Many advisors tout the benefits of Treasury Inflation-Protected Securities because they think TIPS are the best vehicle for protecting portfolios from inflation. While TIPS were created with good intentions, these Treasury bonds fail to fulfill the purpose for which they were established.

During periods of inflation, generating consistent returns is often a challenge for investors as purchasing power decreases. In essence, the money lent through bonds during inflationary periods provides significantly lower purchasing power once it is paid back.

To mitigate the effects of inflation on bondholders, the Treasury Department in 1997 began selling TIPS, which come with a permanently fixed coupon rate and principal that is adjusted to coincide with changes in the Consumer Price Index. The bonds are issued with five-, 10- or 30-year maturities, and interest is paid semiannually.

On the surface, TIPS would appear to protect investors, but there are inherent problems. For starters, if the securities are held in a taxable account, investors pay an ordinary tax rate on income they will not receive until maturity.

Another flaw is that TIPS present credit risk that is changing to the downside. With Operation Twist, the Federal Reserve accounts for 90% of demand in the longer-dated Treasury market, which includes TIPS. With the Fed competing with school districts, pension plans and other risk-averse investors - the natural consumers of Treasury products - prices have increased and yields have decreased.

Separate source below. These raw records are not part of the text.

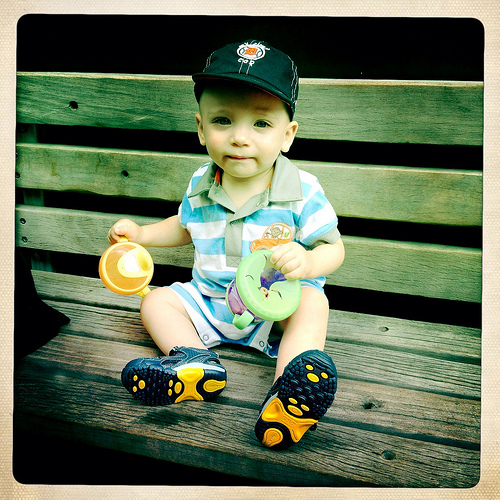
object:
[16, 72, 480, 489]
bench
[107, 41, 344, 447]
boy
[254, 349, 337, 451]
shoe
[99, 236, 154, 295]
sippy cup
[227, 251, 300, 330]
snack cup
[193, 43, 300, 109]
baseball cap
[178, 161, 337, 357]
onesie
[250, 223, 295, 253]
design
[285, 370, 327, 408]
tread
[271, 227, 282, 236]
monkey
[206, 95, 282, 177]
face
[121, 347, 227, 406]
shoe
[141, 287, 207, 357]
leg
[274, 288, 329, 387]
leg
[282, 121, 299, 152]
ear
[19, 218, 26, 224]
screws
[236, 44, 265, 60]
logo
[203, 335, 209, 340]
snap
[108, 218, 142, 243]
hand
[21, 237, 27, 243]
screws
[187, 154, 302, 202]
collar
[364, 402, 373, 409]
knot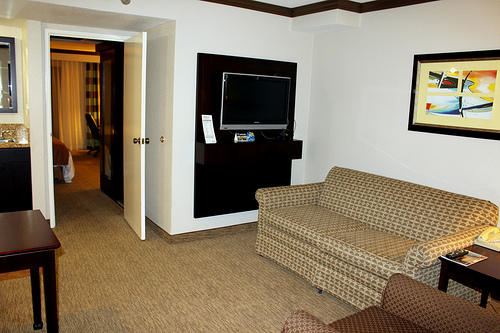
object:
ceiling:
[198, 0, 444, 22]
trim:
[204, 0, 444, 18]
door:
[43, 29, 150, 243]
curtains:
[52, 58, 89, 152]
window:
[49, 48, 102, 153]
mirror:
[0, 35, 18, 113]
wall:
[0, 25, 22, 122]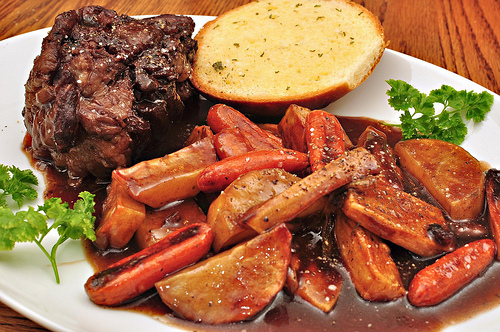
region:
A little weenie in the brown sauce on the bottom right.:
[402, 237, 498, 306]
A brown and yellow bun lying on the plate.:
[186, 1, 388, 119]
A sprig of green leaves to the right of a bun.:
[386, 78, 494, 145]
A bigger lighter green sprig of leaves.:
[1, 164, 96, 282]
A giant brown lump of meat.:
[24, 4, 198, 186]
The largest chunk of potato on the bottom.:
[151, 223, 296, 320]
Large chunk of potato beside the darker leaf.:
[395, 133, 487, 220]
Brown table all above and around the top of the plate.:
[1, 0, 498, 92]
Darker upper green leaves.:
[384, 78, 493, 145]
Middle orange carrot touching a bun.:
[207, 101, 282, 149]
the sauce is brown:
[119, 111, 416, 329]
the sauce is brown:
[199, 175, 397, 312]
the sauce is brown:
[283, 201, 426, 328]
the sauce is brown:
[238, 207, 390, 296]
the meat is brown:
[13, 3, 252, 225]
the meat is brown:
[16, 18, 177, 175]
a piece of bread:
[196, 2, 383, 97]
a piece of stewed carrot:
[90, 234, 200, 299]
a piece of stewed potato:
[161, 227, 293, 316]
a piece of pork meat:
[31, 5, 181, 160]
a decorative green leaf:
[389, 79, 483, 136]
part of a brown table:
[401, 9, 496, 51]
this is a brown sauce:
[298, 311, 404, 330]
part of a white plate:
[0, 47, 25, 111]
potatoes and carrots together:
[116, 129, 493, 318]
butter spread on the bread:
[208, 12, 345, 84]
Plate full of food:
[29, 6, 474, 321]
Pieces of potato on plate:
[185, 151, 489, 294]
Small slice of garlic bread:
[185, 6, 403, 108]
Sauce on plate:
[292, 305, 338, 327]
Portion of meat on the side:
[23, 5, 213, 195]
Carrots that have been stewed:
[201, 116, 393, 323]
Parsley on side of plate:
[4, 150, 97, 308]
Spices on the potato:
[190, 264, 252, 324]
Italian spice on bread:
[195, 51, 245, 83]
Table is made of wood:
[428, 23, 498, 88]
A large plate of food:
[0, 2, 495, 321]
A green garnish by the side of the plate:
[0, 163, 92, 285]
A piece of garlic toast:
[196, 0, 376, 110]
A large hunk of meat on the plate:
[15, 0, 189, 172]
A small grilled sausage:
[86, 222, 211, 302]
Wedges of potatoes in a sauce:
[299, 137, 481, 294]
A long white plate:
[1, 17, 497, 329]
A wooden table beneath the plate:
[1, 0, 497, 89]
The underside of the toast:
[209, 89, 349, 109]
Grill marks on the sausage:
[83, 219, 198, 284]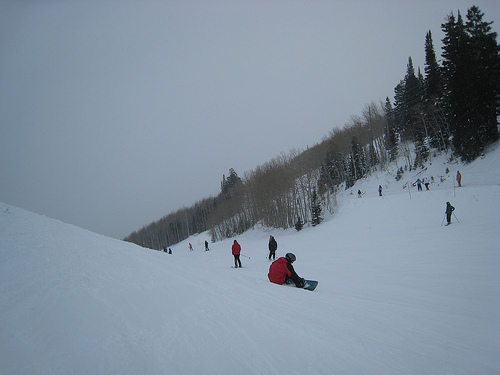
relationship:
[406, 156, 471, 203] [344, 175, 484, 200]
three people walking path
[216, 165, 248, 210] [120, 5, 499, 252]
tree sticking up through forest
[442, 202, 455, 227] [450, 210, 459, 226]
person holding poles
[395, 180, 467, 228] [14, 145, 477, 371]
poles stuck in ground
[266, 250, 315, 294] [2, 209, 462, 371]
man sitting down in snow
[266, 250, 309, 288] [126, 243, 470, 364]
man sitting down on snow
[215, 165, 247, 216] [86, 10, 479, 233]
tree in middle of forest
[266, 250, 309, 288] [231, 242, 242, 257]
man dressed in a red jacket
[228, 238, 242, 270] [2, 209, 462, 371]
person standing in snow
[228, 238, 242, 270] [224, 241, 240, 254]
person in jacket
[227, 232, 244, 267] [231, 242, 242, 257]
person in in a red jacket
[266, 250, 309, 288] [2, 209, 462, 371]
man sitting on snow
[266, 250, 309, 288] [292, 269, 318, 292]
man on snowboad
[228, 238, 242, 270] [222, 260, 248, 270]
person on skiis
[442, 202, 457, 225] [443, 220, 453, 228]
person on some skis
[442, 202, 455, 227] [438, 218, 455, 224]
person on skiis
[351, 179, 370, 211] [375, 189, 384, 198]
person on skiis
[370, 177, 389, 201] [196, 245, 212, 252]
person on skiis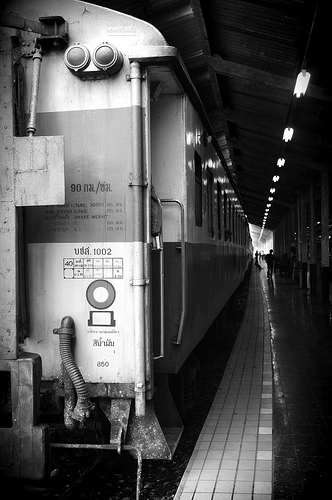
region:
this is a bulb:
[289, 66, 318, 104]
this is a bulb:
[276, 118, 298, 147]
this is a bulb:
[272, 147, 297, 176]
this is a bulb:
[269, 187, 279, 192]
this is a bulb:
[264, 203, 275, 208]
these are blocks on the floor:
[217, 454, 235, 486]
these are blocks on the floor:
[255, 447, 273, 472]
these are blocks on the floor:
[181, 468, 200, 494]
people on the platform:
[256, 239, 289, 276]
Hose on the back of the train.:
[41, 311, 107, 432]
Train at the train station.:
[92, 106, 262, 314]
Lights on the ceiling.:
[273, 95, 296, 191]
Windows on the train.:
[195, 165, 266, 232]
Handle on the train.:
[151, 185, 181, 350]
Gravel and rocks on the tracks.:
[104, 458, 181, 497]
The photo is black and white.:
[56, 26, 294, 489]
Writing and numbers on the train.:
[24, 179, 130, 243]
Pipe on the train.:
[30, 44, 48, 139]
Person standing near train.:
[262, 245, 277, 282]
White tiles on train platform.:
[216, 409, 249, 480]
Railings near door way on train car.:
[170, 202, 183, 369]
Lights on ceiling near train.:
[267, 114, 285, 253]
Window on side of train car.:
[203, 170, 215, 234]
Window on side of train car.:
[232, 205, 236, 243]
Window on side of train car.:
[238, 226, 243, 249]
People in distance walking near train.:
[256, 248, 260, 258]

Along with an increase in prices, TIPS investors will also absorb adverse effects from the inevitable erosion of U.S. creditworthiness. As the U.S. approaches the point where its debt equals its gross domestic product, Treasuries will lose their risk-free aura and investors will demand increased compensation (in the form of interest) for holding those bonds.



Since TIPS and other Treasuries have performed well from the standpoint of total return over the past 10 years, many advisors assume TIPS are among the safest investments for clients. Yet investors receive greater inflation protection from other bonds, like Corporate Inflation-Protected Securities. These bonds have a coupon that adjusts for the gross changes in the CPI. The result for the investors is immediate cash flow from changes in inflation with the funds to pay any taxes generated.

TIPS were a good idea, but that idea has been poorly executed. The potential negative implications outnumber the positives and leave investors exposed to risks TIPS were designed to avoid.



Scott Colyer is chief executive and chief investment officer of Advisors Asset Management.